» TASK DESCRIPTION
Could you reproduce the data from the line with "genus: Arthropteris" up to and including the line with "country: Mexico", copying each line exactly?

» DATA SHOWN

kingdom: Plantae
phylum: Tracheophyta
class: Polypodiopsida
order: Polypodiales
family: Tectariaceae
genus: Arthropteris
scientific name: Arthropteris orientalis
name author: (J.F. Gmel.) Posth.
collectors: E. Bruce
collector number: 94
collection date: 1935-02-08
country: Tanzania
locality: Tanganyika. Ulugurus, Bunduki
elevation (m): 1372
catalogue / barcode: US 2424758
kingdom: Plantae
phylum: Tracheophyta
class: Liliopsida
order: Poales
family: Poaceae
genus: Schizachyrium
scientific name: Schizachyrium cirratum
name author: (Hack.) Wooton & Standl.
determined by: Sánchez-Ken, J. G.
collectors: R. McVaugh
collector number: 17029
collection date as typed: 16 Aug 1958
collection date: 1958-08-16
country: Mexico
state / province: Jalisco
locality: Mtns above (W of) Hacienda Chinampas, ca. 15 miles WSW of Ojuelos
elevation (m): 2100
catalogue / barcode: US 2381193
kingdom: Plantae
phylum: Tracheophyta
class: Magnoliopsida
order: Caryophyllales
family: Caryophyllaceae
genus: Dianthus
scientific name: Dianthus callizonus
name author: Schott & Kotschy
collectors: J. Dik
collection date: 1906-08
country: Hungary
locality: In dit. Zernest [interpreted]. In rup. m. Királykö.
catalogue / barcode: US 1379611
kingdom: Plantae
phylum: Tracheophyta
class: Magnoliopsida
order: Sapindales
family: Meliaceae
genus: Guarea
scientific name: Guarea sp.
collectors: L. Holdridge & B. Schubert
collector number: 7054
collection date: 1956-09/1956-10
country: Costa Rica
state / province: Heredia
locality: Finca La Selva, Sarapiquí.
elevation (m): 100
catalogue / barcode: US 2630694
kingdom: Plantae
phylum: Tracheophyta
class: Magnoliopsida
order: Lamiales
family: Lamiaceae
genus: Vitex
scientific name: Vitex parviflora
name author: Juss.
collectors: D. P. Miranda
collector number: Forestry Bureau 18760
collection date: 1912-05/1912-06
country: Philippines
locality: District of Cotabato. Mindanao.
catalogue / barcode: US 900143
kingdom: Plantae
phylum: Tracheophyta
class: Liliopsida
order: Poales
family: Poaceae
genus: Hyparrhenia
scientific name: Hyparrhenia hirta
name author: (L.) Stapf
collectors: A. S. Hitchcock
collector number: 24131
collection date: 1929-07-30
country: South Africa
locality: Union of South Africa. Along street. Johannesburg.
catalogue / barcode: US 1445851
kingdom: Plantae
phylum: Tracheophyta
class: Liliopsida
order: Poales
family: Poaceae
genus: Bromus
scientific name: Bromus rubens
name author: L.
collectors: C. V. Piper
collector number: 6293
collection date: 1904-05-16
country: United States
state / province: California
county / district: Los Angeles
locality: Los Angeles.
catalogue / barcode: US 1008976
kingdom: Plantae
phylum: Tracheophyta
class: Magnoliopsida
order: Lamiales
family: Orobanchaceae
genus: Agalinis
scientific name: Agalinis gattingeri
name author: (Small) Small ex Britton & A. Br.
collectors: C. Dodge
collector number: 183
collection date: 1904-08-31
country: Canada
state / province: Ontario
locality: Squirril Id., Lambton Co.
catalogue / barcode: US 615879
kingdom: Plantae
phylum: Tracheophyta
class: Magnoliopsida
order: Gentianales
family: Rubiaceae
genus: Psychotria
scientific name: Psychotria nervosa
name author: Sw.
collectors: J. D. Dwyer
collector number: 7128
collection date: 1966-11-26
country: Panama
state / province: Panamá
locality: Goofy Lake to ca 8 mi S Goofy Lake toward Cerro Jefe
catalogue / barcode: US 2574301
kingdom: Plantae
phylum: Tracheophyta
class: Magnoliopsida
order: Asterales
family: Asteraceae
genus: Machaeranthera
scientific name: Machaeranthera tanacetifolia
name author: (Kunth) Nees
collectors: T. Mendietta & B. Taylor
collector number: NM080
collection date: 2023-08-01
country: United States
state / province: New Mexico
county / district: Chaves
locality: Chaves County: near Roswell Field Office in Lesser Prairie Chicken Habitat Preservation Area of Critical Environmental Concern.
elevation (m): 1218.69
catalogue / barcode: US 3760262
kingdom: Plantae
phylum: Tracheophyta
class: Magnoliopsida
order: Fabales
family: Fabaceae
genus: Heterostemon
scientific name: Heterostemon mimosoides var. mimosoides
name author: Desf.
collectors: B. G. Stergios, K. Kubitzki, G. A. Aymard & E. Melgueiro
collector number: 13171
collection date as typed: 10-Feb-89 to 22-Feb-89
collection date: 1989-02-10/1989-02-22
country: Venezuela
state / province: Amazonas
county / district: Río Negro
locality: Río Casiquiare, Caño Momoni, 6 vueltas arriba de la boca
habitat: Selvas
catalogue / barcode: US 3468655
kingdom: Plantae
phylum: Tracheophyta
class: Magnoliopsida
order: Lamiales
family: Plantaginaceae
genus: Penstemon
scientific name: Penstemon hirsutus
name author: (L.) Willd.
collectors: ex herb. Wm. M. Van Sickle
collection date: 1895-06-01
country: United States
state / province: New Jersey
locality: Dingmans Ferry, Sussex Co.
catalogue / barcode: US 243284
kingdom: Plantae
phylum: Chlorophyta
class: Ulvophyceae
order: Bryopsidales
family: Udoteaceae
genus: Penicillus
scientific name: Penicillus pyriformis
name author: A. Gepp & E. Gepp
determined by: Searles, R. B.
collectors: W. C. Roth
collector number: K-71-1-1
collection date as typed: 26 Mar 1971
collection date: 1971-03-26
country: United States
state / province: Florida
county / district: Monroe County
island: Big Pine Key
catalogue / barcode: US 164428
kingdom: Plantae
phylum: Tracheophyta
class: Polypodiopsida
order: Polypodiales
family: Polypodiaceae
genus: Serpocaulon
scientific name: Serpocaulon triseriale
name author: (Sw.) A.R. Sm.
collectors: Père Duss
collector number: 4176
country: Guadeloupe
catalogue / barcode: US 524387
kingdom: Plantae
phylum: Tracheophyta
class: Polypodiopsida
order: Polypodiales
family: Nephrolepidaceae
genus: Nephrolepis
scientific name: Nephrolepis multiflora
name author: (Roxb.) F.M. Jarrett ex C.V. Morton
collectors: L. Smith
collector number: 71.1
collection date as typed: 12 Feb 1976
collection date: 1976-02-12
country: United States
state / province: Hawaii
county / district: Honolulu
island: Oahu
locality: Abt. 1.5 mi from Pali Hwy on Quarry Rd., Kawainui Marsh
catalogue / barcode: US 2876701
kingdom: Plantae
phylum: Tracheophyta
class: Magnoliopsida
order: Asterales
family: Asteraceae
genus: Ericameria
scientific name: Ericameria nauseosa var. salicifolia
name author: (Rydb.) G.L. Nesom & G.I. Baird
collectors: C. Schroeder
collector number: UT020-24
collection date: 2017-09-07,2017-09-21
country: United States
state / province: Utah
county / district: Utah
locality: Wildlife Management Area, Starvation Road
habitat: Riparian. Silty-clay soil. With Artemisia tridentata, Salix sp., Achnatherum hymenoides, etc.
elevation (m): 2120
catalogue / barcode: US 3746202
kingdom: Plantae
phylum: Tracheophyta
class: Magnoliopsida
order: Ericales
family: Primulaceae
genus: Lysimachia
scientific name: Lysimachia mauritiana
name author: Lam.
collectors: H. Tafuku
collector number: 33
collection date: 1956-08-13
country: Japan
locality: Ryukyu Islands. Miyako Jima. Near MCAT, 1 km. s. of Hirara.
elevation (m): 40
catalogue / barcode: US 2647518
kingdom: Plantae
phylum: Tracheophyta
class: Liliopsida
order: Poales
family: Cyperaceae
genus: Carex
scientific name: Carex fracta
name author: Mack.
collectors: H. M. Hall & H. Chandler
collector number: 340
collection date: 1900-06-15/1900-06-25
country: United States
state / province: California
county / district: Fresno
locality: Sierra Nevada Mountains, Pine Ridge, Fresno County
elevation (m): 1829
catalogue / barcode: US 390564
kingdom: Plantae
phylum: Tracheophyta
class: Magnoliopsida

» RESPONSE TO THIS TASK
genus: Arthropteris
scientific name: Arthropteris orientalis
name author: (J.F. Gmel.) Posth.
collectors: E. Bruce
collector number: 94
collection date: 1935-02-08
country: Tanzania
locality: Tanganyika. Ulugurus, Bunduki
elevation (m): 1372
catalogue / barcode: US 2424758
kingdom: Plantae
phylum: Tracheophyta
class: Liliopsida
order: Poales
family: Poaceae
genus: Schizachyrium
scientific name: Schizachyrium cirratum
name author: (Hack.) Wooton & Standl.
determined by: Sánchez-Ken, J. G.
collectors: R. McVaugh
collector number: 17029
collection date as typed: 16 Aug 1958
collection date: 1958-08-16
country: Mexico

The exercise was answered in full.